For many people in this country, cheese means one thing;Cheddar. The supermarket shelves bear witness to its popularity. Yet there is a huge variety of cheese throughout the world. Britain alone has produced over 700 different varieties in its long history.
This often bewildering level of choice means that we often plump for the well known, the tried and tested. Yet it pays to try something a little different if only to confirm your prejudices. I attempted to expand my culinary horizons, by attending a Grana Padano masterclass hosted by Gennaro Contaldo.

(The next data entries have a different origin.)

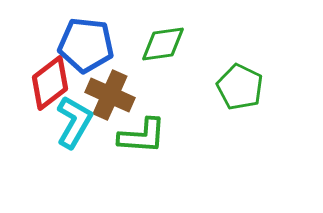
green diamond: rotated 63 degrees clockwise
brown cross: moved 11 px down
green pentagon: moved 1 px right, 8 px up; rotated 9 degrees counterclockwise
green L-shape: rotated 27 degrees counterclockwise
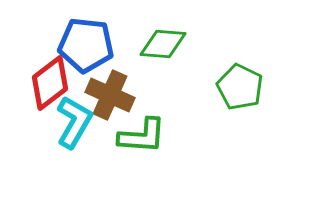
green diamond: rotated 12 degrees clockwise
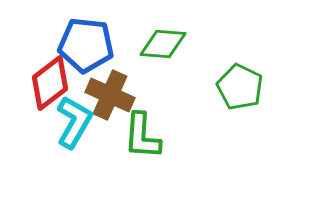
green L-shape: rotated 90 degrees clockwise
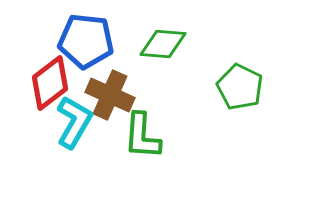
blue pentagon: moved 4 px up
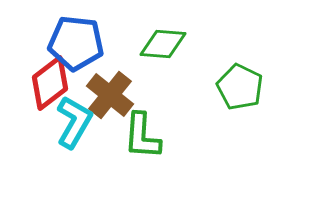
blue pentagon: moved 10 px left, 2 px down
brown cross: rotated 15 degrees clockwise
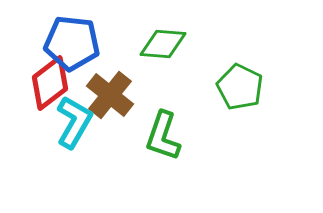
blue pentagon: moved 4 px left
green L-shape: moved 21 px right; rotated 15 degrees clockwise
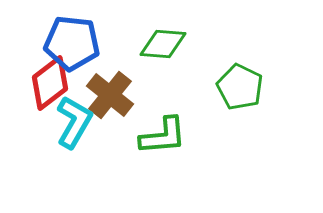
green L-shape: rotated 114 degrees counterclockwise
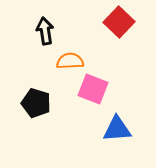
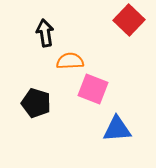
red square: moved 10 px right, 2 px up
black arrow: moved 2 px down
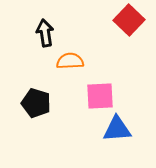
pink square: moved 7 px right, 7 px down; rotated 24 degrees counterclockwise
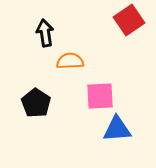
red square: rotated 12 degrees clockwise
black pentagon: rotated 16 degrees clockwise
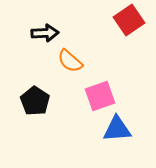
black arrow: rotated 96 degrees clockwise
orange semicircle: rotated 136 degrees counterclockwise
pink square: rotated 16 degrees counterclockwise
black pentagon: moved 1 px left, 2 px up
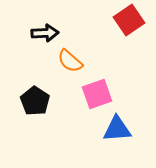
pink square: moved 3 px left, 2 px up
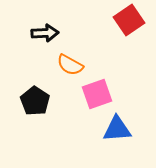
orange semicircle: moved 4 px down; rotated 12 degrees counterclockwise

Most likely known to you through his involvement with his Protégée Jamie Oliver, as well as for his 16 second omelette on hungover foodie favourite Saturday Kitchen, he is a talented chef in his own right, who has been working in restaurants since the age of eight. He proved a lively host to my cheese education.
For those of you who haven’t heard of Grana Padanao, here is the low down. Relatively unknown in England, it is one of the most popular cheeses in Italy. Indeed, among cheeses with a P.D.O, it is the biggest seller in the world. Similar to Parmesan in production method, but lighter and as Gennaro told us, lower in fat. The name comes from the distinctive grainy texture and it has been made in Italy for over a thousand years. It is generally sold at around 9, 14, and 24 months old and I got to taste the latter two as part of some classic raw Italian dishes.
A beef carpaccio topped with Grana Padano and shaved white truffles was an enjoyable start to proceedings. The cheese itself was excellent providing great contrast to the beef. The 14 year old son of one of my fellow hacks, forced along due to half term issues, pronounced the cheese “lovely”, and was a instant convert to the over ripe sock smell of truffles.
The raw artichoke salad and fresh basil pesto that followed also provided great ways to use the cheese. A tip from Gennaro was that you should pound the basil in a pestle and mortar rather than blending it, as by blending it you lose some of the freshness of the basil
Being generally younger, Grana Padano provides a similar taste to Parmesan at a generally reduced price. It is definitely something worth looking into, being an excellent cheese in its own right.